From Ilya Nemenman: Theoretical Biophysics @ Emory
Jump to: navigation, search

Bottleneck with finite samples

In the bottleneck algorithm, one assumes to know the joint distribution of the predictor and the relevant variable. In reality, you almost never have this knowledge, but only the knowledge of samples from this distribution. How does the uncertainty of learning the pdf from the samples influences the findings of the bottleneck?
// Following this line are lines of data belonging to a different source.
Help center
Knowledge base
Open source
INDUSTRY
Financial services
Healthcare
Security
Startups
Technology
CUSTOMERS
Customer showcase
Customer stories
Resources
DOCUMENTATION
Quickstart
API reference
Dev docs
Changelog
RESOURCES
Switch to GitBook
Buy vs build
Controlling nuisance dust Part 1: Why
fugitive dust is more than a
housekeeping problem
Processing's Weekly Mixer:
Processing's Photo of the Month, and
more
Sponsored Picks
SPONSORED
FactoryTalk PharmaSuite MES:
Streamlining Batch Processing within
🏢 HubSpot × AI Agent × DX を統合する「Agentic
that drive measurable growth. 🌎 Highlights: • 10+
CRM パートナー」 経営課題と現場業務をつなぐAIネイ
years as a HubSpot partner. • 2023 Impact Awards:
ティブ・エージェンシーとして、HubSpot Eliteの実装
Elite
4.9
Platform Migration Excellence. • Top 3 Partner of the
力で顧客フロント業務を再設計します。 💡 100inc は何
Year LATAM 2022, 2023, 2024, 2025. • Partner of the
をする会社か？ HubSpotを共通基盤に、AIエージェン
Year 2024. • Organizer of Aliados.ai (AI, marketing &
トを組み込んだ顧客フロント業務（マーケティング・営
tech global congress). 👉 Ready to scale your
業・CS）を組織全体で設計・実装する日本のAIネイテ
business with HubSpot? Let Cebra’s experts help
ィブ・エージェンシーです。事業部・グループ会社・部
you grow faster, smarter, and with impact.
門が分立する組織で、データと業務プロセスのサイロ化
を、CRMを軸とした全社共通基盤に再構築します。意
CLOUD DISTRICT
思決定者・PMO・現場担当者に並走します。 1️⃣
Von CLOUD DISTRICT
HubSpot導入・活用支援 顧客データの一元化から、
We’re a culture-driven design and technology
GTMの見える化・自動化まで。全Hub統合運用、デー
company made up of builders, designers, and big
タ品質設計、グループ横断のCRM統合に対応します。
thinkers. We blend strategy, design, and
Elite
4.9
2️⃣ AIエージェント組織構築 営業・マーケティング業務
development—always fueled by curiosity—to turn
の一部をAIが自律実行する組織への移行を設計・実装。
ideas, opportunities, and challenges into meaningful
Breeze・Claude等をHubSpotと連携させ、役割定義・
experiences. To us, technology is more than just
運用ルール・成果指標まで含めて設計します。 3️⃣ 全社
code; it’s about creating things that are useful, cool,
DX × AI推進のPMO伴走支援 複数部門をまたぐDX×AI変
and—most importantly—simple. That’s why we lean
  • Still and Bialek, 2002
  • O Shamir, S Sabato, and N Tishby. Learning and Generalization with the Information Bottleneck. Proc Intl Symp AI and Mathematics (ISAIM)-2008. PDF.
    The information bottleneck is an information theoretic framework, extending the classical notion of minimal sufficient statistics, that finds concise representations for an ‘input’ random variable that are as relevant as possible for an ‘output’ variable. This framework has been used successfully in various supervised and unsupervised applications. However, its learning theoretic properties and justification remained unclear as it differs from standard learning models in several crucial aspects, primarily its explicit reliance on the joint input-output distribution. In practice, an empirical plug-in estimate of the underlying distribution has been used, so far without any finite sample performance guarantees. In this paper we present several formal results that address these difficulties. We prove several non-uniform finite sample bounds that show that it can provide concise representations with good generalization based on smaller sample sizes than needed to estimate the underlying distribution. Based on these results, we can analyze the information bottleneck method as a learning algorithm in the familiar performance-complexity tradeoff framework. In addition, we formally describe the connection between the information bottleneck and minimal sufficient statistics.
    The paper proves that the errors in the bottleneck cost function depend on the cardinality of the compressor variable, rather than the original predictor variable (the proof in this version is a bit fishy, i think). In addition, the paper shows that the probability of misclassifying the relevant variable based on the compressed predictor variable is exponentially low in the mutual information between the two; in this sense, a quality of classification is known objectively, rather than subjectively. Finally, it's shown that the quality of the approximation is also governed by the mutual information between the compressed and the original variables, showing that one should compress. It is also shown that as the compression penalty goes to zero, the compressed variable becomes a sufficient statistics.